Saturday, November 22, 2014

90s XG Tuo And The Triangle Theory of Shengpu Premiums

In my younger days, Hugo my indomitable father would try to impress upon me various life lessons with a diagram only an ex-military economist could draw.  Foremost was Hugo's triangle theory of life where one's life was principally composed of
  • intellectual side- including work life
  • emotional side- love, friendship, family life, home life
  • muscle side
You had to secure at least two sides out of three before your life got wobbly and fell over.  Hugo has squeezed my unsuspecting husband's biceps and chided my man for neglecting his muscle side.   There was a time when all three sides of my life were teetering and my life did predictably fall to utter chaos.  The triangle pattern runs deep in my psyche for all sorts of things so I present to you the triangle theory of sheng purchase premiums.

When I buy tea, my analytical mind automatically tries to deconstruct the tea price roughly into three areas:
  • leaf quality
  • aging/storage
  • processing - including brand premium and I'm going to sloppily include the vendor premium here so I don't have to go quadrangle and mess up the analogy.
In the last few months, I've been mostly paying out an aging premium over so so leaf made by so so factories because that's what is basically available within my price points.  This morning after trying the 90s XG tuo,  I realize I need to break out of this rut as I've probably gotten enough of such ho-hum aged teas.

Yesterday I was pathologically compelled to almost buy a suspicious 90s XG tuo on ebay even though I have pounds of decade old high-end XG I wont' drink.  Then I remembered I already had a sample in my ebay kit so I brewed the tuo sample up this morning.  This 90s tea tastes like it could be even as young as ~2003 and whether or not it's really XG is moot. Even after a decade, this tuo reproduces with high fidelity the XG signature astringency but it's probably not that hard to replicate the northern plantation summer leaf taste.

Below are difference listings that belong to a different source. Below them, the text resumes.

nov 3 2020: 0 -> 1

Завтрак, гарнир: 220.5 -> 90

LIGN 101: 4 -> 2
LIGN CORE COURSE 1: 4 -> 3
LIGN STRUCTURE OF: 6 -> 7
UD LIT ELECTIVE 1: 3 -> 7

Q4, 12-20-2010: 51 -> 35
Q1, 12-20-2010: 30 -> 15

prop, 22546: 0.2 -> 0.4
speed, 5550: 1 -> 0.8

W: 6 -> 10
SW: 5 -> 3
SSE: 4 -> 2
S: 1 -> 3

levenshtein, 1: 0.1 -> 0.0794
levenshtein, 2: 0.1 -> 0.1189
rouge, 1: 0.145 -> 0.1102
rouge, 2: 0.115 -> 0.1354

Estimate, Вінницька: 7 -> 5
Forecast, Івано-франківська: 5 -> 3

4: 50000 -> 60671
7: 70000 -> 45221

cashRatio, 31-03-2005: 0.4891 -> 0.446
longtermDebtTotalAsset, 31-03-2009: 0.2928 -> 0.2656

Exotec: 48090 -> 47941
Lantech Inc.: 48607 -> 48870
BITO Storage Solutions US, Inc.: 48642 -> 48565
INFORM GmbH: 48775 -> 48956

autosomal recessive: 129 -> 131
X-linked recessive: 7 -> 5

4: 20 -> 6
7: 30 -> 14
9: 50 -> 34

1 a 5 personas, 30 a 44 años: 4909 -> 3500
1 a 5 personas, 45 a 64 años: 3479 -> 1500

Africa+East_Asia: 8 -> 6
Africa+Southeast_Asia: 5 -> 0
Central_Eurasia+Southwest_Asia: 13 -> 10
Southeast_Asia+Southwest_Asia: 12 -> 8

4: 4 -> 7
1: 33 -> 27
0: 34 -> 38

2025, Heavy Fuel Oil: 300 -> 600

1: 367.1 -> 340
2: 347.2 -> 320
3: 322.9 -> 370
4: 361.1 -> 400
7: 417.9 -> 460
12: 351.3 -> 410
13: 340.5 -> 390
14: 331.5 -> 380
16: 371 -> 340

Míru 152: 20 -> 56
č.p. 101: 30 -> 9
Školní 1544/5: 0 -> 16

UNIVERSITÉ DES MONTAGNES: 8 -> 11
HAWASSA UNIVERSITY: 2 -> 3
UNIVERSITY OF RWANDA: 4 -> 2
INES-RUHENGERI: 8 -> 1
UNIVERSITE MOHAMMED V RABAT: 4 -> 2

What I've always appreciated about run on the mill XG tuos is that they are no nonsense teas not aspiring for imperial tribute designation or rare old tree cachet. Plantation blend and proud of it.  At their best, the sand paper roughness and astringency can give way to leave only the trademark XG smoke and leather which is unabashedly masculine.  XG tuos are a taciturn northerner and it seems wrong to talk too much about it.   But I'm glad I didn't clutter up my collection with yet more tea I won't drink.


  1. The triangle is ringing a bell, is it economist origin, the triangle about cheap/good/fast? Where a person can have two, but never all cheap/good kitchen renovation but it won't be fast, fast/cheap but it won't be good, good/fast won't be cheap. That could kind of work for tea if we sub "aging" for fast? Therefore can we have cheap/ good tea but it won't be aged (drink-now cakes), aged/cheap won't be good (tasting), and good/aged won't be cheap...

  2. dear Cwyn,

    Since you are a fan of white2tea, you can answer that question better than me. I thought the White Whale hit some sweet spot of the three.


    1. I have 2 bricks of the WW but haven't got round to tasting them yet. Think the base might be part Bulang or some such which is why it appeals to those other guys. Am a bit worried it might be rough for your stomach, I hope not. The best cheap tea they have for aging/good is the HK Raw, but it is wetter storage and needs a couple months to air. My choices from W2T tend to be the not-cheaps...personally I think good/aged tea is not cheap, in general. I am liking Liu Bao a bit better than shu these days, it is a bit twiggy though.

  3. I would fear the shicang over the Bulang roughness. The storage smell on that lil whale is a knocker. I just received it but it requires some serious airing out before It touch it.